# Gah! Broke my DS.



## wtfftw (Feb 27, 2009)

The hinge has been getting rather floppy for a while and then I dropped it  and broke the sodding thing.

I'm actually quite excited though as I have a pretty replacement case (proper nintendo one in black and blue) and since christmas I have the right screwdriver. Wish me luck basically. I've booked my brother to come round tomorrow and do the hard bits but fingers crossed all is well before anyone leaves on animal crossing.


----------



## Kid_Eternity (Feb 27, 2009)

Just a little while longer and the new DSi is released...


----------



## wtfftw (Feb 27, 2009)

Shall have to be the back up plan.


----------



## bmd (Feb 28, 2009)

Getting the connector ribbon through the hinge is a pain but nowhere near as mind blowing as putting the right and left bumpers back in. Whilst putting it back together I'd wear it on a bit of elastic tied to your wrist, so when you throw it as hard as you can in frustration all your hard work isn't for nothing.


----------



## wtfftw (Feb 28, 2009)

Bob Marleys Dad said:


> Getting the connector ribbon through the hinge is a pain but nowhere near as mind blowing as putting the right and left bumpers back in. Whilst putting it back together I'd wear it on a bit of elastic tied to your wrist, so when you throw it as hard as you can in frustration all your hard work isn't for nothing.



Thanks for the tips.   it's good to know you survived. I'm hoping your ds also survived...


----------



## Paulie Tandoori (Feb 28, 2009)

Kid_Eternity said:


> Just a little while longer and the new DSi is released...


I was contemplating get one of these for my son for his 16th birthday but do you think its really worth it? His current DS is still working fine so it kind of feels a bit excessive.


----------



## Kid_Eternity (Feb 28, 2009)

Paulie Tandoori said:


> I was contemplating get one of these for my son for his 16th birthday but do you think its really worth it? His current DS is still working fine so it kind of feels a bit excessive.



Really not worth it if he already has one imo.


----------



## wtfftw (Feb 28, 2009)

We fucked up the ribbon for the top screen. ho hum. Not helped by the replacement case being a bit cuckoo so had to reuse the upper inside of my old case so uh, had to do that bit several times. But at least a replacement top screen is cheaper than a new ds and animal crossing is on the bottom screen so hey. I'm trying to think what other games don't really use the top screen.


----------



## Addy (Feb 28, 2009)

*DSi Release*

Once the hacking is complete, and a way of Firmware flashing or  Homebrew card usage is a comercial option, then I see great new things to come from this.


----------



## bmd (Feb 28, 2009)

drag0n said:


> We fucked up the ribbon for the top screen. ho hum. Not helped by the replacement case being a bit cuckoo so had to reuse the upper inside of my old case so uh, had to do that bit several times. But at least a replacement top screen is cheaper than a new ds and animal crossing is on the bottom screen so hey. I'm trying to think what other games don't really use the top screen.

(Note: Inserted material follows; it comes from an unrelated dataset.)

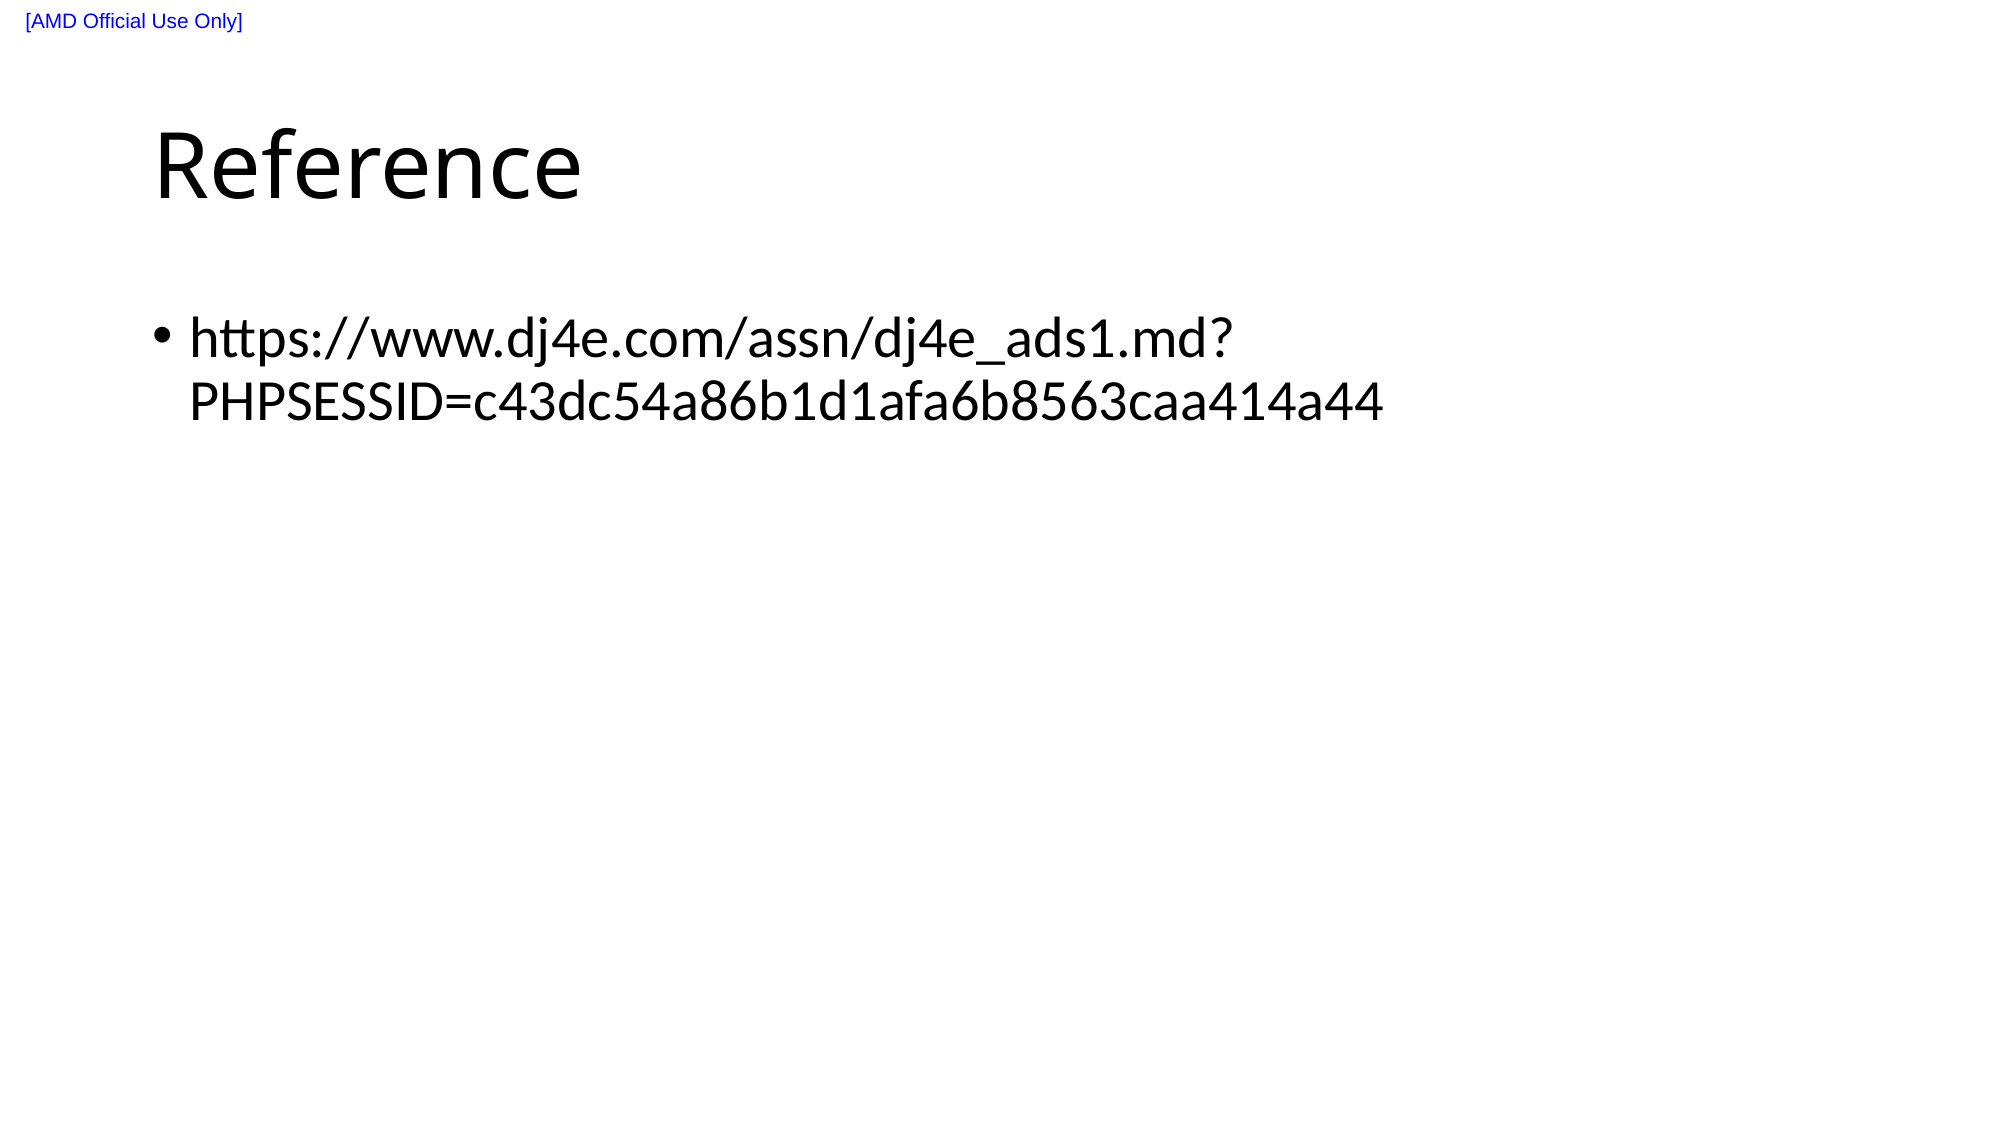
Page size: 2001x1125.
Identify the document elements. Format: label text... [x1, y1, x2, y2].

title Reference [137, 59, 1863, 278]
list https://www.dj4e.com/assn/dj4e_ads1.md?PHPSESSID=c43dc54a86b1d1afa6b8563caa414a44 [137, 299, 1863, 1014]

Was it removing the miniscule connector that did it?


----------



## Paulie Tandoori (Mar 1, 2009)

Kid_Eternity said:


> Really not worth it if he already has one imo.


cheers


----------



## wtfftw (Mar 1, 2009)

Bob Marleys Dad said:


> Was it removing the miniscule connector that did it?



Not completely sure tbh. My bro wasn't letting me have a go at that stage - understandable in that I dropped it to start with but I'm not clumsy on an intricate level. phht.

Bit gutting tbh. Going to have to attempt to replace the top screen as a dsi isn't in the budget. It was all going so well. I managed the shoulder buttons.

Actually am using it at the mo'. no top screen and no volume.


----------